The next evening at Toolik, we went
farther down the Dalton Highway. It was only Anna,
Don, and I who took the journey. She said that it
would only take an hour to get to the Brooks Range;
this was the same range that, on a clear day, you
could see all the way from Prudhoe Bay. On the entire
trip to Toolik, I could see them, clouded and fogged
in the distance. After an hour, we had reached the
ancient glacial passage. I, for the first time in my
life, saw the snow covered mountains and the verdant
valleys filled with the same tundra that I had seen
the day before. The only reaction I could have was
amazement; the whole scene was breathtaking,
gorgeous. The mountains were so smooth from afar,
that it seemed like hot magma had poured on their
slopes and hardened there without erosion every
touching it. When we reached Atigun Pass, we could
just reach out and grab the mountains. The rocks were
red and the slopes were no longer smooth as they had
been before. The truck climbed the road that was
tucked into the side of the mountain, and from that
elevation, we could see the valley, complete with
blue-green waterfalls, below us. As we reached the
top of the pass, it began to sleet, a phenomenon that
was new to me. We then descended the other side of
the pass and turned around. When we reached the top
of the pass, it began to snow. We stopped the car and
Anna and I got out.
When my warm fingers reached out to touch the snow, it disappeared quickly in my hand, leaving only the clear water that it had originated from. I have read about snow and I have seen snow in movies, but the experience of snow was something that I just enjoyed. It is hard to describe my emotions, but when you see something that is simple in form it is like a connection to your past. I felt that I could melt out there with the snow and live in that state of bliss forever.

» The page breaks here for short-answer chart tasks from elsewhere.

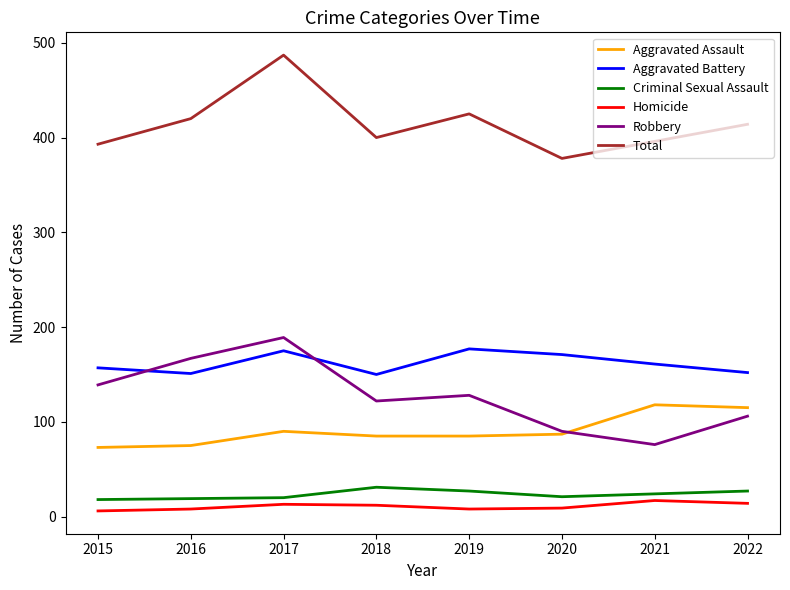

True or false: Criminal Sexual Assault and Aggravated Assault cross at least once.

False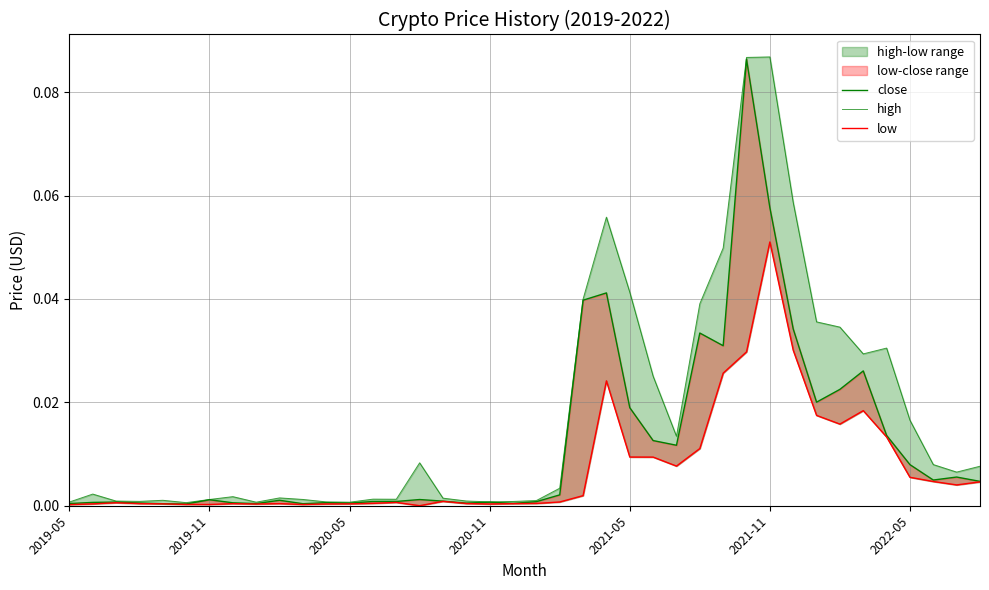

Between 29 and 19, which is larger?

29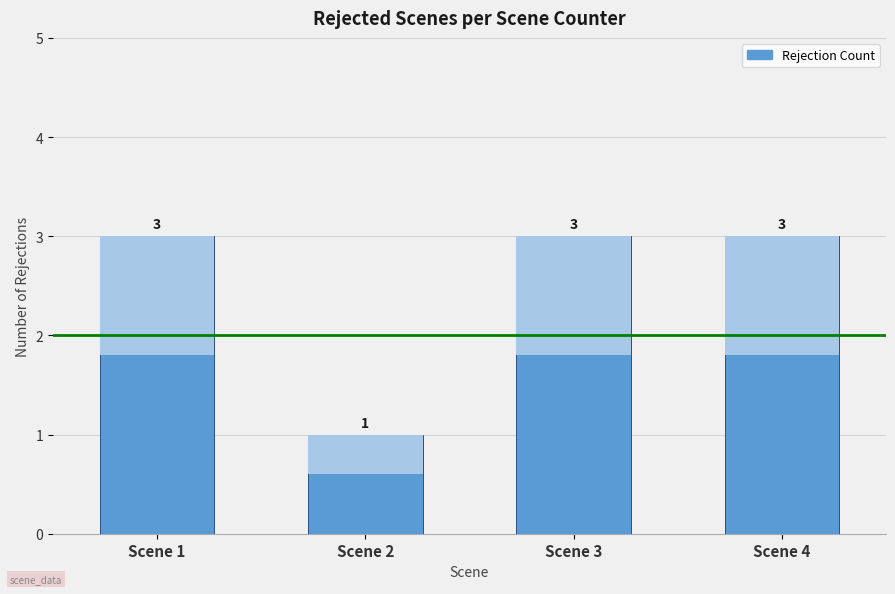

What is the ratio of the value at Scene 4 to the value at Scene 2?

3.0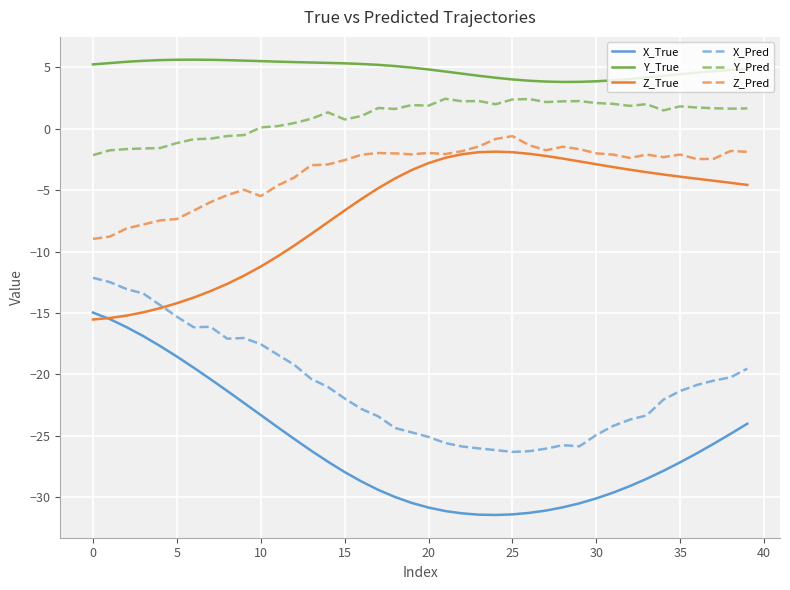

Which series has the largest total across all categories?

Y_True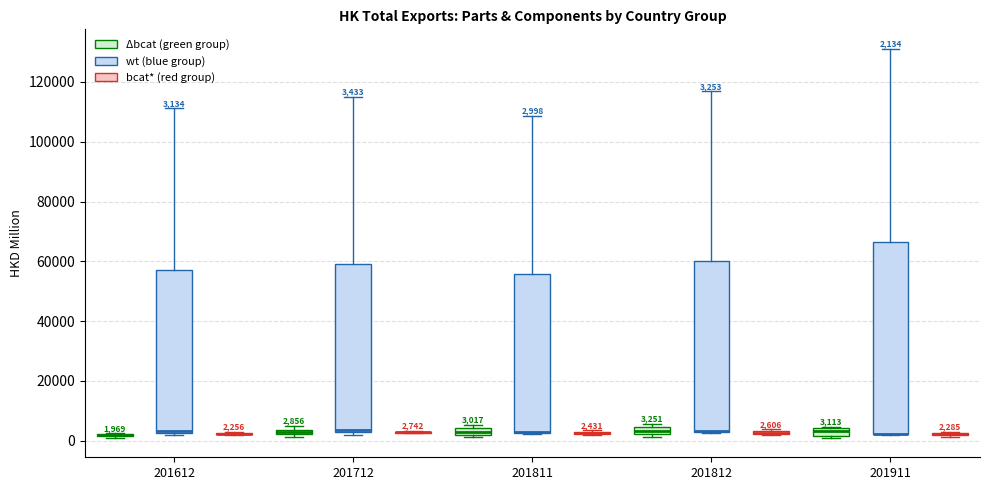

Which box is the tallest, from its lower edge to its upper edge?

201911 (wt (blue group))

The next day, we woke up to the welcoming snow covered ground. We did the probing of the active-layer out in that snow covered ground. We trudged through the thin layers of snow, and we worked. Is this heaven, I thought to myself. No, this is what I want to do: I want to wake up to the snow covered ground and do research cuddled between that soft snow below your feet and the white clouded sky above your head. It was this gift that ARCUS and TEA have given to me, a gift that I shall not soon forget.
Anna, Don, Dr. Nelson, Sam, and
everyone else has left a mark on my character. If
only I could strive to be as committed as Dr. Nelson,
or as honest and caring as Anna, or as brilliant as
Don, or as wise as Sam, then, I very well think, I
will suffer from multiple personalities, but I will
be happy.
When I arrived home, I was very disappointed. The nature that I had woken up to was covered with regularly planted trees, not the random assortment that nature gives rise to. The nature I woke up to was filled with cars and traffic, worries and problems. I still have memories, however, of the incredible lakes and caribou trotting just in the distance. I still dream that I'm in that land, wandering... wondering.